Personal information
- Full name: George Ian Murray
- Born: 6 November 1940 (age 85) South Perth, Western Australia
- Batting: Left-handed
- Bowling: Right-arm fast-medium
- Role: Bowler

Domestic team information
- 1964/65: Western Australia

Career statistics
| Competition | First-class |
| Matches | 1 |
| Runs scored | 1 |
| Batting average | 1.00 |
| 100s/50s | 0/0 |
| Top score | 1 |
| Balls bowled | 146 |
| Wickets | 3 |
| Bowling average | 31.33 |
| 5 wickets in innings | 0 |
| 10 wickets in match | 0 |
| Best bowling | 2/44 |
| Catches/stumpings | 0/– |
- Source: CricketArchive, 31 December 2012

= George Murray (cricketer) =

Australian cricketer

George Ian Murray (born 6 November 1940) is a former Australian cricketer who played a single match for Western Australia during the 1964–65 season.
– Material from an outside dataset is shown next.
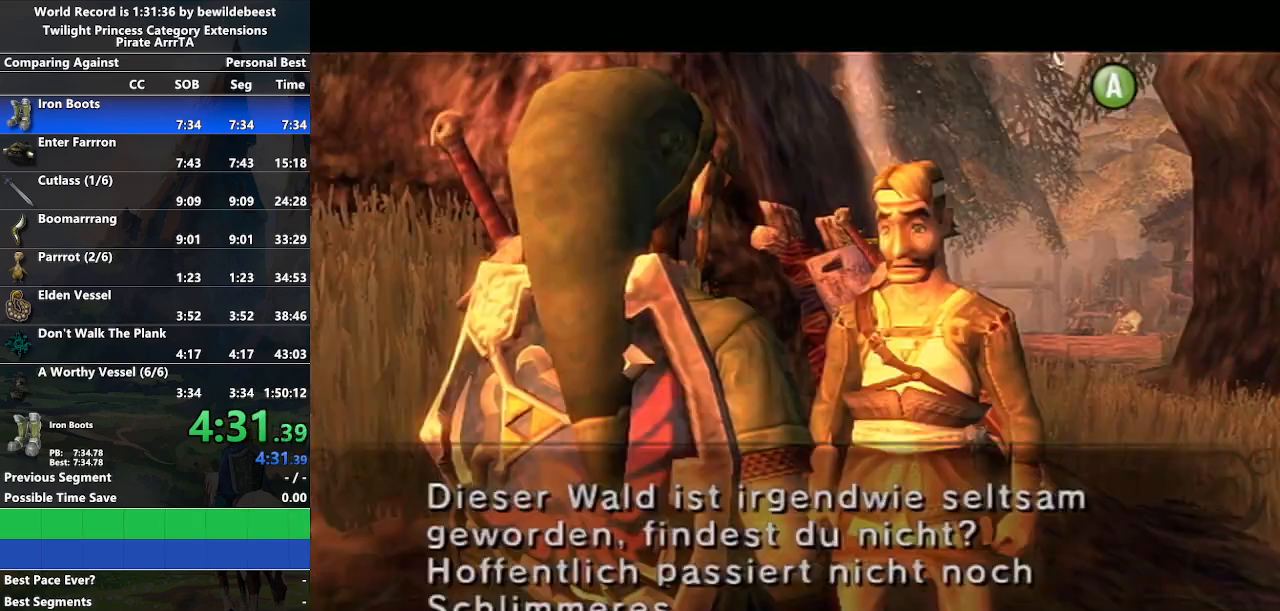
{"buttons": ["B"], "left_stick": "center", "right_stick": "center", "events": [[67, "B", "down"], [100, "A", "up"], [150, "A", "down"], [167, "B", "up"], [200, "A", "up"], [200, "B", "down"], [250, "A", "down"], [350, "A", "up"], [400, "A", "down"], [400, "B", "up"], [467, "B", "down"], [483, "A", "up"]]}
Born in South Perth, Western Australia, Murray's sole match at first-class level came in November 1964, in a Sheffield Shield match against Victoria at the WACA Ground in Perth. The match, which was the first of the season, ended in a draw after four days. Murray, who bowled right-arm fast-medium but batted left-handed, opened the bowling with Laurie Mayne in both innings. He took only one wicket in Victoria's first innings, dismissing Ray Jordon, but finished with figures of 2/44 in the second innings. Murray did not play at state level again, with Western Australia's fast bowling stocks already including Mayne, Garth McKenzie, Des Hoare, and Jim Hubble, amongst others.